Am 01.12.2017 veranstaltete der SFB 805 ein interdisziplinäres Kolloquium zum Thema „Beherrschung von Unsicherheit durch Resilienz – multidisziplinäre Perspektiven“.

Interdisziplinäre Diskussion über Resilienz.
Interdisziplinäre Diskussion über Resilienz.

Zum Kolloquium waren Experten aus höchst unterschiedlichen Bereichen wie Ingenieurwissenschaften, Mathematik, Rechtswissenschaften, Ökonomie, Neurowissenschaften, Stadtentwicklung, und der Informations- und Kommunikations-technologie geladen, um fachübergreifend über das Konzept der Resilienz zu diskutieren.

In Fachvorträgen wurde Resilienz zunächst aus den Blickwinkeln der unterschiedlichen Disziplinen dargestellt. Der Leiter des Forschungsprogramms „future resilient systems“ der ETH Zürich, Prof. Dr. Heinimann, gab einen Überblick über Resilienzperspektiven und -metriken des Kooperationsprogramms zwischen der ETH Zürich und der singapurischen Forschungsgesellschaft.

Referent Prof. Heinimann (ETH Zürich).
Referent Prof. Heinimann (ETH Zürich).

Prof. Dr. Rudolph-Cleff vom Graduiertenkolleg KRITIS der TU Darmstadt berichtete von architektonischen Maßnahmen zur Erhöhung des Überflutungsschutzes in Metropolen und von den Erfolgen ihres Fachgebiets beim Wettbewerb „Urban Resilience“. Prof. Dr.-Ing. Hollick, Fachbereich Informatik der TU Darmstadt, schilderte seine Forschung zu Informations- und Kommunikationstechnologien, die auch im Krisenfall eine Kommunikation, insbesondere zur Weiterleitung von Notrufen, sicherstellen können. Der leitende Oberarzt der Klinik für Psychiatrie und Psychotherapie der Universitätsmedizin Mainz, Prof. Dr. med. Tüscher, berichtete von seiner Forschung am Deutschen Resilienz Zentrum zur Resilienz gegenüber psychiatrischen Erkrankungen.

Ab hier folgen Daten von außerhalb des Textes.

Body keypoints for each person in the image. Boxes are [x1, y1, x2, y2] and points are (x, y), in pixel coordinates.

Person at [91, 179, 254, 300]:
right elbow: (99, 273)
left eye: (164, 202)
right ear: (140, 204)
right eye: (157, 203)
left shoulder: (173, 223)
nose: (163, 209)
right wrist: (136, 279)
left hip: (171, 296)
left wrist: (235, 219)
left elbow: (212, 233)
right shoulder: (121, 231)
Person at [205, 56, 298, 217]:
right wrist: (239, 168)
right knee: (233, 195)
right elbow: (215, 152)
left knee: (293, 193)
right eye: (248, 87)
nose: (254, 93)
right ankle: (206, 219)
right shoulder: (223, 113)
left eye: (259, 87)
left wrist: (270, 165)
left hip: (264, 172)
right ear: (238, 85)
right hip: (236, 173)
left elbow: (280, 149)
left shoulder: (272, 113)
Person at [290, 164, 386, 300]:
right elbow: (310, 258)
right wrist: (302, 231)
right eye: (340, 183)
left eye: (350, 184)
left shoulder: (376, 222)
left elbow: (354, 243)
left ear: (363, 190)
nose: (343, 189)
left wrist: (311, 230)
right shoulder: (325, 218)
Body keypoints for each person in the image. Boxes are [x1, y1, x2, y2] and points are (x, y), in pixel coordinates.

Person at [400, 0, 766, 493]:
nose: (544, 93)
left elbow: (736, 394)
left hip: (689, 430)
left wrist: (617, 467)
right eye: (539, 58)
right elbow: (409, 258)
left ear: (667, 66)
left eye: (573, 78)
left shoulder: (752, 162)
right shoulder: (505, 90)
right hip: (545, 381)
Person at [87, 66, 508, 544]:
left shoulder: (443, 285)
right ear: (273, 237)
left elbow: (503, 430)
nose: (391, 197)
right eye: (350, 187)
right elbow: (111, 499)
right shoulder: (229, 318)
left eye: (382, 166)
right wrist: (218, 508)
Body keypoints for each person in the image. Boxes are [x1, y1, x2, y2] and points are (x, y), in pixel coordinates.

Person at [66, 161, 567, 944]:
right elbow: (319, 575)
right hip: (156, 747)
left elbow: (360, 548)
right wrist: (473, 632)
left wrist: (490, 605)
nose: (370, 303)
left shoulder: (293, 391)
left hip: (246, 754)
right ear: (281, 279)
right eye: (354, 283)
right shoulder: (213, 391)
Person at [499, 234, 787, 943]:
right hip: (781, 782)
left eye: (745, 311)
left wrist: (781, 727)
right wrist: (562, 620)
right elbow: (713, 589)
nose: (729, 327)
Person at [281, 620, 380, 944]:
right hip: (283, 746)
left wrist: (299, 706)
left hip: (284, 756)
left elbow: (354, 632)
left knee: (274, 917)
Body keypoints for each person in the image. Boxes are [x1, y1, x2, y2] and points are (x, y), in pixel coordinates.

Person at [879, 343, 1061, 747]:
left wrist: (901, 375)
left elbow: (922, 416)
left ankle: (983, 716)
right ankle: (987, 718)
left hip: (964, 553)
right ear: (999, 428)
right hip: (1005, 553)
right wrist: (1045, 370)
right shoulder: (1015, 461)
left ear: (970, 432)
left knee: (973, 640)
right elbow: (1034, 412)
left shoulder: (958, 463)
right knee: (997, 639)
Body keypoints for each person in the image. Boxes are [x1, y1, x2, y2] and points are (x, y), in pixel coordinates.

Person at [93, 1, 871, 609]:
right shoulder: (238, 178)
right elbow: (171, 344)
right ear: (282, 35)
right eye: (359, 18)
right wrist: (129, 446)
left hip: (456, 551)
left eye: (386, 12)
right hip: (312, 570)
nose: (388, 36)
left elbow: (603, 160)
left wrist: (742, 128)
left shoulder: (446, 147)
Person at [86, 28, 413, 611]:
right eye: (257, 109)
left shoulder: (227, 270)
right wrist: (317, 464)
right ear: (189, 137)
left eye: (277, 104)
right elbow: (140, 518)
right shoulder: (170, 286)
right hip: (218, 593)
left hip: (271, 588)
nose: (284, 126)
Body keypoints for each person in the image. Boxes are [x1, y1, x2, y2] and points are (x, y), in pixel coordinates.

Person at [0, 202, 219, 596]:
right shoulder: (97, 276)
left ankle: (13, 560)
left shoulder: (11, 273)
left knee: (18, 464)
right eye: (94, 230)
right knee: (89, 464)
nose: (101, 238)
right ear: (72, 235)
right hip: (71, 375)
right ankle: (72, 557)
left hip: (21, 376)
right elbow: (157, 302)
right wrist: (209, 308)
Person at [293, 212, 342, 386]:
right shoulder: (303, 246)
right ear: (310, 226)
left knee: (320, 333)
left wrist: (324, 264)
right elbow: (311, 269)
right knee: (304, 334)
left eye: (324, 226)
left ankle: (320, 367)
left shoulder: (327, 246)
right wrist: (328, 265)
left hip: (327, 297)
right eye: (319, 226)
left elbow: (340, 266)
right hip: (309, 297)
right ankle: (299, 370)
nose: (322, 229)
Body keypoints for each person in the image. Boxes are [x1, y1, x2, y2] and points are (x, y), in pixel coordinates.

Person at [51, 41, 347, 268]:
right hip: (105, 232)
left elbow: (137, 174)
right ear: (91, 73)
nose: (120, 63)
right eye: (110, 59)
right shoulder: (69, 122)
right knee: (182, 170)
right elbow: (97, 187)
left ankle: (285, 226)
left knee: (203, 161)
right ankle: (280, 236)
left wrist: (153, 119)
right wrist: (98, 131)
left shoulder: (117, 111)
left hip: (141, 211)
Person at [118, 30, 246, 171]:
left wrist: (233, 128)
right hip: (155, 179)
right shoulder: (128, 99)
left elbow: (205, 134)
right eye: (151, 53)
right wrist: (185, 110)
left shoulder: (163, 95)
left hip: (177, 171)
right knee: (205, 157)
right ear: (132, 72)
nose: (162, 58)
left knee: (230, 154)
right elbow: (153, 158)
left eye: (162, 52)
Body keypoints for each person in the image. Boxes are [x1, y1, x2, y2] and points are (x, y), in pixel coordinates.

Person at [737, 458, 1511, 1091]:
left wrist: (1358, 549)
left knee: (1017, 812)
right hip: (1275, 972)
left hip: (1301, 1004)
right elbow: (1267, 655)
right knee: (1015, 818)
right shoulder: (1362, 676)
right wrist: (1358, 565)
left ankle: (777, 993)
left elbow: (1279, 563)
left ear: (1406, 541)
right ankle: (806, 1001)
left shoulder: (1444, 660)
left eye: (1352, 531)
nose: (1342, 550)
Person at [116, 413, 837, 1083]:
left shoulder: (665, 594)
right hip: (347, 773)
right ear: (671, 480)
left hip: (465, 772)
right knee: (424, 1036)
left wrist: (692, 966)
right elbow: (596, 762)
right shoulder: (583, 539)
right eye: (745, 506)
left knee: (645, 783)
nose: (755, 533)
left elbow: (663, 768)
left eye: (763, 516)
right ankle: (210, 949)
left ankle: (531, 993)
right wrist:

Prof. Hollick (TU Darmstadt) in der Diskussion.
Prof. Hollick (TU Darmstadt) in der Diskussion.

Prof. Dr. Wink, Ökonom an der HTWK Leipzig, sprach über die unterschiedliche Befähigung verschiedener Regionen zur Bewältigung ökonomischer Krisen und grenzte dabei insbesondere die „Engineering Resilience“ gegenüber der evolutionären adaptiven Resilienz ab. Dr.-Ing. Altherr, Teilprojektleiterin im SFB 805, gab anschließend einen Überblick über eine ingenieurwissenschaftliche Sichtweise auf Resilienz und illustrierte anhand lasttragender Beispielsysteme aus dem SFB 805, wie Unsicherheit durch eine resiliente Auslegung beherscht werden kann.

In der abschließenden Podiumsdiskussion wurde über Gemeinsamkeiten und Unterschiede des Verständnisses von Resilienz in unterschiedlichen Forschungsrichtungen diskutiert und mögliche Beiträge zur Resilienz aus den Ingenieurswissenschaften herausgestellt.

Podiumsdiskussion mit Prof. Groche, Prof. Hollick, Prof. Pelz, Prof. Hiermaier, Prof. Rudolph-Cleff, Prof. Pfetsch, Prof. Tüscher (vlnr).
Podiumsdiskussion mit Prof. Groche, Prof. Hollick, Prof. Pelz, Prof. Hiermaier, Prof. Rudolph-Cleff, Prof. Pfetsch, Prof. Tüscher (vlnr).